• Assignment
Copy each of the rows below character for character, without changing anything.

[Source data]
——

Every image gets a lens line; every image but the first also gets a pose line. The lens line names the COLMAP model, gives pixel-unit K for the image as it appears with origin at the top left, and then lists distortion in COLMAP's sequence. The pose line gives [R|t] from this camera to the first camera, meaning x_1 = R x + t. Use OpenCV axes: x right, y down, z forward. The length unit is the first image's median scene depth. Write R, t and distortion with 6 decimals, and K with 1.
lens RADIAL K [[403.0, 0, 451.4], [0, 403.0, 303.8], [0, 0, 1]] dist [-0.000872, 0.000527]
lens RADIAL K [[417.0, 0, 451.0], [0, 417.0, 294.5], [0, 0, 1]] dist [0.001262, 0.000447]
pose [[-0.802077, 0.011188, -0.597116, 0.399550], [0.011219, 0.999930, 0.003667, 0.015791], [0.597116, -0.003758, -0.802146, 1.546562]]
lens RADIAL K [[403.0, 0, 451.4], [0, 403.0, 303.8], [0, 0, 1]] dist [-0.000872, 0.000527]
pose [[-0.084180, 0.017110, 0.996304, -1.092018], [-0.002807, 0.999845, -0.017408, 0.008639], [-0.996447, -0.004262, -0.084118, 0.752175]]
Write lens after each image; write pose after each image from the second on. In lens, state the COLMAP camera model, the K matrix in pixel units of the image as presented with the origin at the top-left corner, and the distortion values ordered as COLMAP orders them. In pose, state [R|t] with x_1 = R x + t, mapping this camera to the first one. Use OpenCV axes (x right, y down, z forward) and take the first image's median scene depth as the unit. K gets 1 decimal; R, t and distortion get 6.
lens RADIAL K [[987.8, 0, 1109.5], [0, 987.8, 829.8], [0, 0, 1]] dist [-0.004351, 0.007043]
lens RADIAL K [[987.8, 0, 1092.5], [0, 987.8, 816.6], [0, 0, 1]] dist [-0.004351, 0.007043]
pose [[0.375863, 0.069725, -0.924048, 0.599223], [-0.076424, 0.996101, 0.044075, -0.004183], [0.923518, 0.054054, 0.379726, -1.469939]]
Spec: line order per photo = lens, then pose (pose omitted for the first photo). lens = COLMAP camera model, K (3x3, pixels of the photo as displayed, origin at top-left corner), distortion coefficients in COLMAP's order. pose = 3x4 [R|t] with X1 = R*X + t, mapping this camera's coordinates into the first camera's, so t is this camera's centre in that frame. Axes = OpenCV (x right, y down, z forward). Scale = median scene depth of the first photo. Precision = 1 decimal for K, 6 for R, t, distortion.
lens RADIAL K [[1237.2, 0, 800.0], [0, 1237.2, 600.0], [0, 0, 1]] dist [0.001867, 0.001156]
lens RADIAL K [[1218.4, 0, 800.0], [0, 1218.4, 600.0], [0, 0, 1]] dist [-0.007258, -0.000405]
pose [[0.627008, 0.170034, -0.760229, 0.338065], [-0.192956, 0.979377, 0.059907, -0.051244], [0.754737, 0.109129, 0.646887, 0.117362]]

——

• Reply
Every image gets a lens line; every image but the first also gets a pose line. The lens line names the COLMAP model, gives pixel-unit K for the image as it appears with origin at the top left, and then lists distortion in COLMAP's sequence. The pose line gives [R|t] from this camera to the first camera, meaning x_1 = R x + t. Use OpenCV axes: x right, y down, z forward. The length unit is the first image's median scene depth. Write R, t and distortion with 6 decimals, and K with 1.
lens RADIAL K [[403.0, 0, 451.4], [0, 403.0, 303.8], [0, 0, 1]] dist [-0.000872, 0.000527]
lens RADIAL K [[417.0, 0, 451.0], [0, 417.0, 294.5], [0, 0, 1]] dist [0.001262, 0.000447]
pose [[-0.802077, 0.011188, -0.597116, 0.399550], [0.011219, 0.999930, 0.003667, 0.015791], [0.597116, -0.003758, -0.802146, 1.546562]]
lens RADIAL K [[403.0, 0, 451.4], [0, 403.0, 303.8], [0, 0, 1]] dist [-0.000872, 0.000527]
pose [[-0.084180, 0.017110, 0.996304, -1.092018], [-0.002807, 0.999845, -0.017408, 0.008639], [-0.996447, -0.004262, -0.084118, 0.752175]]
Write lens after each image; write pose after each image from the second on. In lens, state the COLMAP camera model, the K matrix in pixel units of the image as presented with the origin at the top-left corner, and the distortion values ordered as COLMAP orders them. In pose, state [R|t] with x_1 = R x + t, mapping this camera to the first one. Use OpenCV axes (x right, y down, z forward) and take the first image's median scene depth as the unit. K gets 1 decimal; R, t and distortion get 6.
lens RADIAL K [[987.8, 0, 1109.5], [0, 987.8, 829.8], [0, 0, 1]] dist [-0.004351, 0.007043]
lens RADIAL K [[987.8, 0, 1092.5], [0, 987.8, 816.6], [0, 0, 1]] dist [-0.004351, 0.007043]
pose [[0.375863, 0.069725, -0.924048, 0.599223], [-0.076424, 0.996101, 0.044075, -0.004183], [0.923518, 0.054054, 0.379726, -1.469939]]
Spec: line order per photo = lens, then pose (pose omitted for the first photo). lens = COLMAP camera model, K (3x3, pixels of the photo as displayed, origin at top-left corner), distortion coefficients in COLMAP's order. pose = 3x4 [R|t] with X1 = R*X + t, mapping this camera's coordinates into the first camera's, so t is this camera's centre in that frame. Axes = OpenCV (x right, y down, z forward). Scale = median scene depth of the first photo. Precision = 1 decimal for K, 6 for R, t, distortion.
lens RADIAL K [[1237.2, 0, 800.0], [0, 1237.2, 600.0], [0, 0, 1]] dist [0.001867, 0.001156]
lens RADIAL K [[1218.4, 0, 800.0], [0, 1218.4, 600.0], [0, 0, 1]] dist [-0.007258, -0.000405]
pose [[0.627008, 0.170034, -0.760229, 0.338065], [-0.192956, 0.979377, 0.059907, -0.051244], [0.754737, 0.109129, 0.646887, 0.117362]]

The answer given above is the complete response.